Voltaire maintained that the comédie larmoyante was a proof of the inability of the author to produce either of the recognized kinds of drama, though he himself produced a play of similar character in L'Enfant prodigue. The hostility of the critics did not prevent the public from shedding tears nightly over the sorrows of La Chaussée's heroine.

L’École des Mères (1744) and La Gouvernante (1747) form, with those already mentioned, the best of his work. The strict moral aims pursued by La Chaussée in his plays seem hardly consistent with his private preferences. He frequented the same high society as did the comte de Caylus and contributed to the Recueils de ces messieurs. Villemain said of his style that he wrote prosaic verses with purity, while Voltaire, usually an adverse critic of his work, said he was "un des premiers après ceux qui ont du génie."

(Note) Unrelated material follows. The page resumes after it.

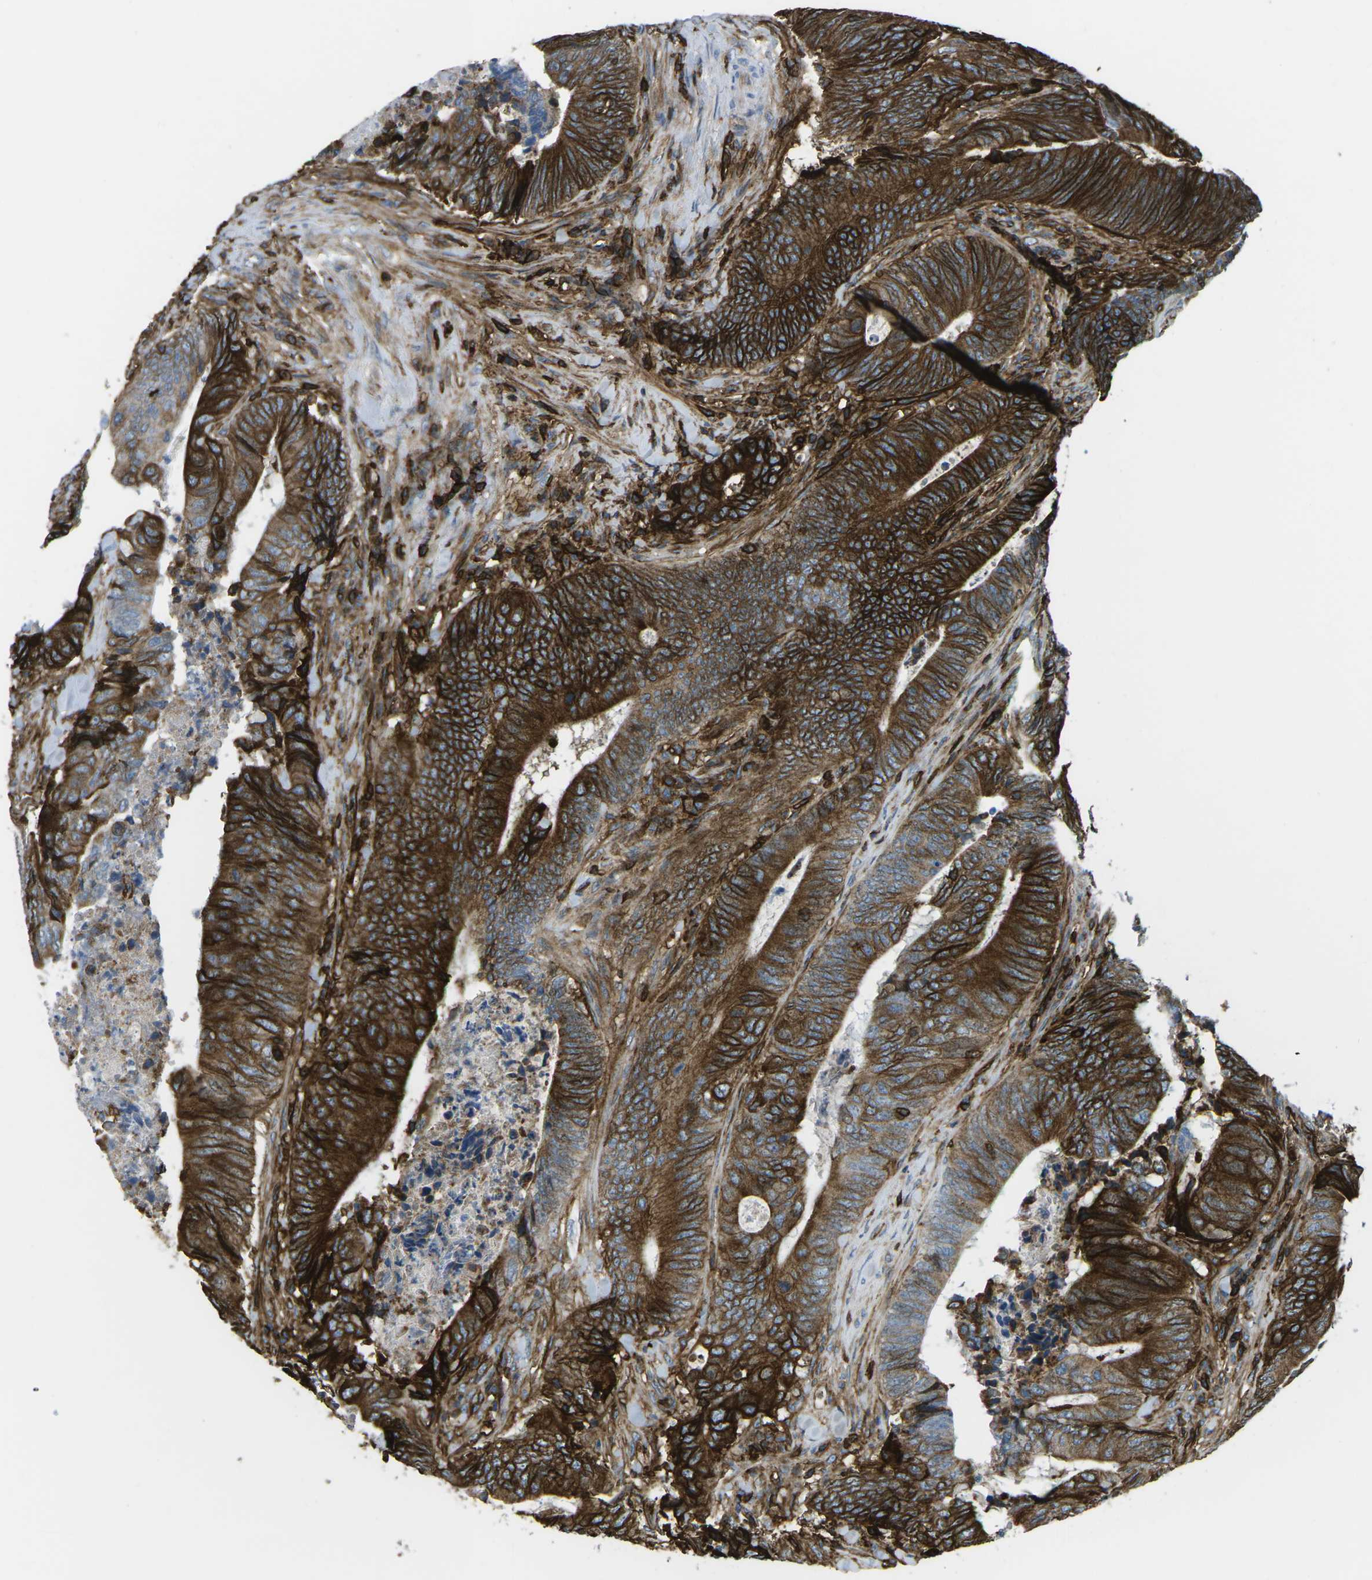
{"staining": {"intensity": "strong", "quantity": ">75%", "location": "cytoplasmic/membranous"}, "tissue": "colorectal cancer", "cell_type": "Tumor cells", "image_type": "cancer", "snomed": [{"axis": "morphology", "description": "Normal tissue, NOS"}, {"axis": "morphology", "description": "Adenocarcinoma, NOS"}, {"axis": "topography", "description": "Colon"}], "caption": "Colorectal adenocarcinoma stained with a protein marker demonstrates strong staining in tumor cells.", "gene": "HLA-B", "patient": {"sex": "male", "age": 56}}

For the comédie larmoyante see Gustave Lanson, Ninette de la Chaussée et la comédie larmoyante (1887).

== Works ==
Sablier published the Œuvres de Monsieur Nivelle de La Chaussée (Paris, Prault, 1762, 5 vol. in-12°). Other Œuvres choisies (Paris, 1813, 2 vol. in-18; 1825, in-18°) were published including:
- 1731: Épître de Clio à M. de B*** au sujet des opinions répandues depuis peu contre la poésie,
- 1733: La Fausse Antipathie, comedy in 3 acts, in verse, 12 October,
- 1735: Le Préjugé à la mode, comedy in 5 acts, in verse, 3 February,
- 1737: L'École des amis, comedy in 5 acts, in verse, 26 February,
- 1738: Maximien, tragedy, Comédie-Française, 28 February,
- 1741: Mélanide, comedy in 5 acts, in verse, Comédie-Française, 12 May,
- 1742: Amour pour amour, comedy in 3 acts, in verse, with a prologue, Comédie-Française, January,
- 1743: Paméla, comedy in 5 acts,
- 1744: L'École des mères, comedy in 5 acts, in verse, 27 April,
- 1746: Le Rival de lui-même, comédie nouvelle in 1 act, in verse, preceded by a prologue, with entertainments, Comédie-Française, 20 April,
- 1747: La Gouvernante, Comédie-Française, 18 January,
- 1747: L'Amour castillan, comedy in 3 acts, in verse, with a divertissement, Comédie-Italienne, 11 April,
- 1749: L'École de la jeunesse, comedy in 5 acts,
- 1750: Élise ou la Rancune officieuse, comedy in 1 act,
- 1756: Le Retour imprévu, comedy in 3 acts, Comédie Italienne,
- Le Vieillard amoureux, comedy in 3 acts, non performed, at least by a theatre in Paris
- L'Homme de fortune, comedy in 5 acts, non performed
- Les Tyrinthiens, comedy in 3 acts, non performed
- La Princesse de Sidon, tragi-comedy in 3 acts, non performed
- Le Rapatriage, comi-parade in 1 act, licencious play
- Contes en vers, ribald work

== Sources ==
- Gustave Lanson, Nivelle de La Chaussée et la comédie larmoyante, Paris, Hachette, 1887. Available on Gallica.